Aim of the exercise
Leaving the pictures aside, write out the whole listing below exactly.

Information shown

○ ○ ○ ○ ○

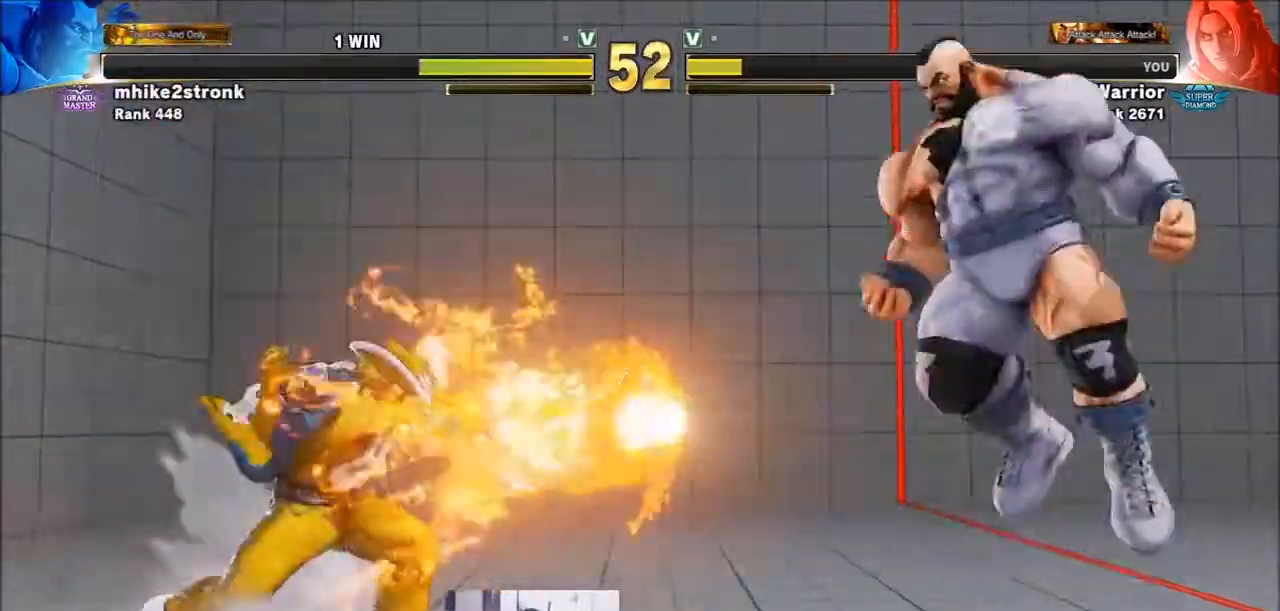
{"buttons": [], "left_stick": "left", "events": [[200, "left_stick", "left"]]}
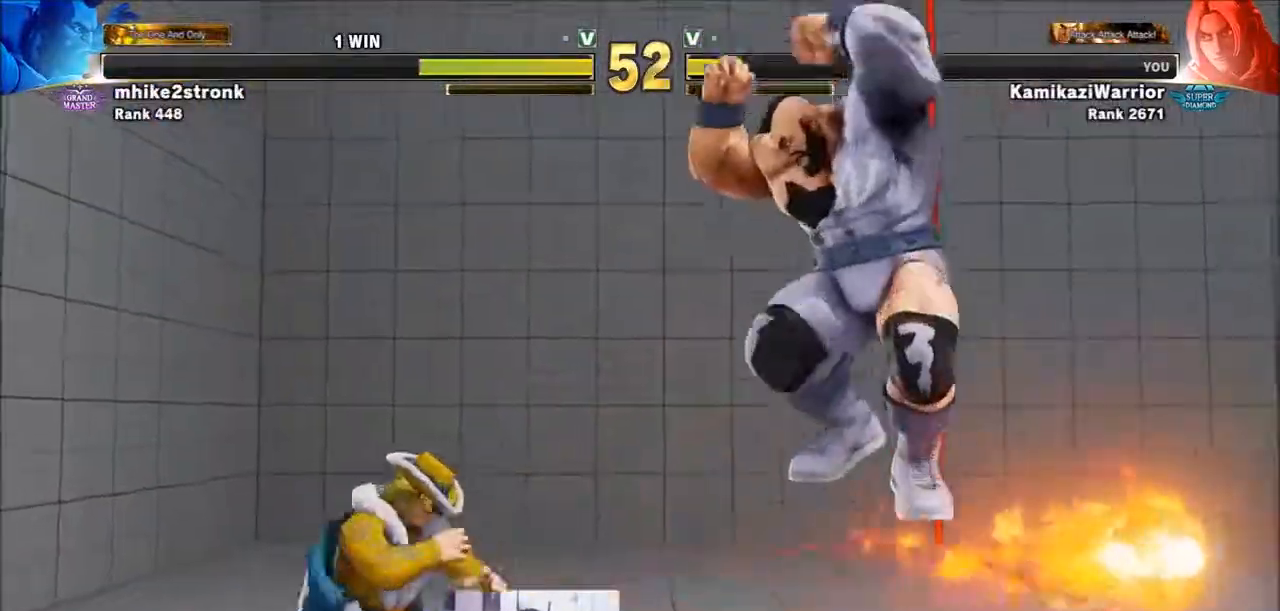
{"buttons": ["R2"], "left_stick": "center", "events": [[133, "left_stick", "down-right"], [200, "left_stick", "down-left"], [283, "R2", "down"], [350, "R2", "up"], [350, "left_stick", "center"], [433, "R2", "down"]]}
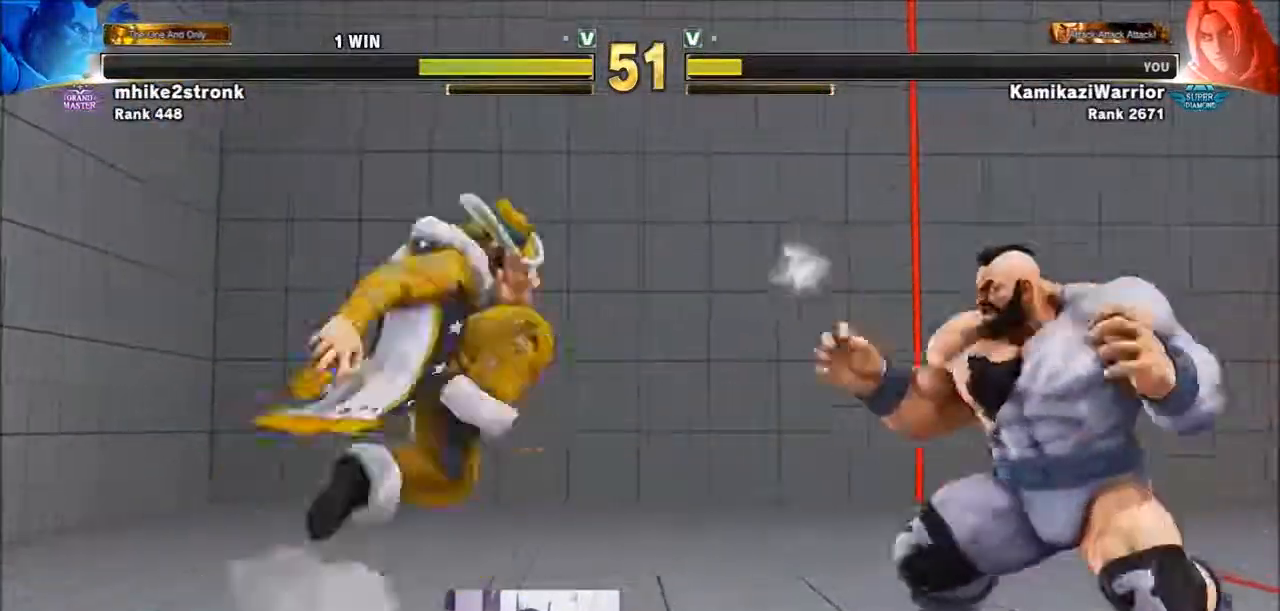
{"buttons": [], "left_stick": "center", "events": [[50, "R2", "up"]]}
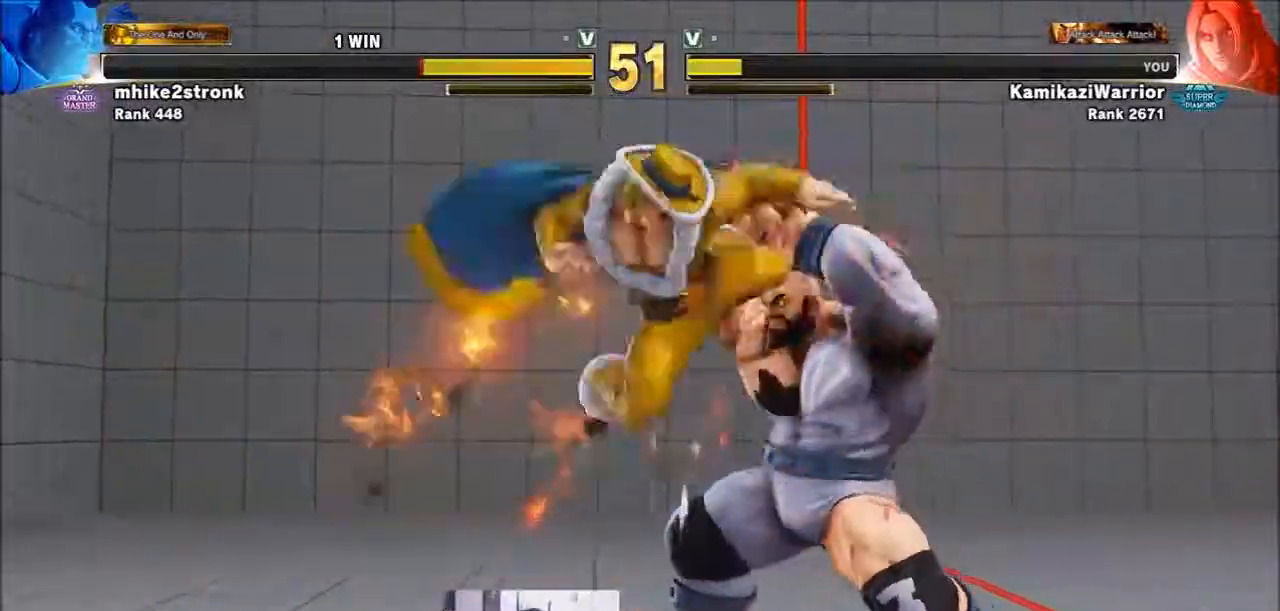
{"buttons": [], "left_stick": "center", "events": []}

○ ○ ○ ○ ○

Your response
{"buttons": [], "left_stick": "left", "events": [[200, "left_stick", "left"]]}
{"buttons": ["R2"], "left_stick": "center", "events": [[133, "left_stick", "down-right"], [200, "left_stick", "down-left"], [283, "R2", "down"], [350, "R2", "up"], [350, "left_stick", "center"], [433, "R2", "down"]]}
{"buttons": [], "left_stick": "center", "events": [[50, "R2", "up"]]}
{"buttons": [], "left_stick": "center", "events": []}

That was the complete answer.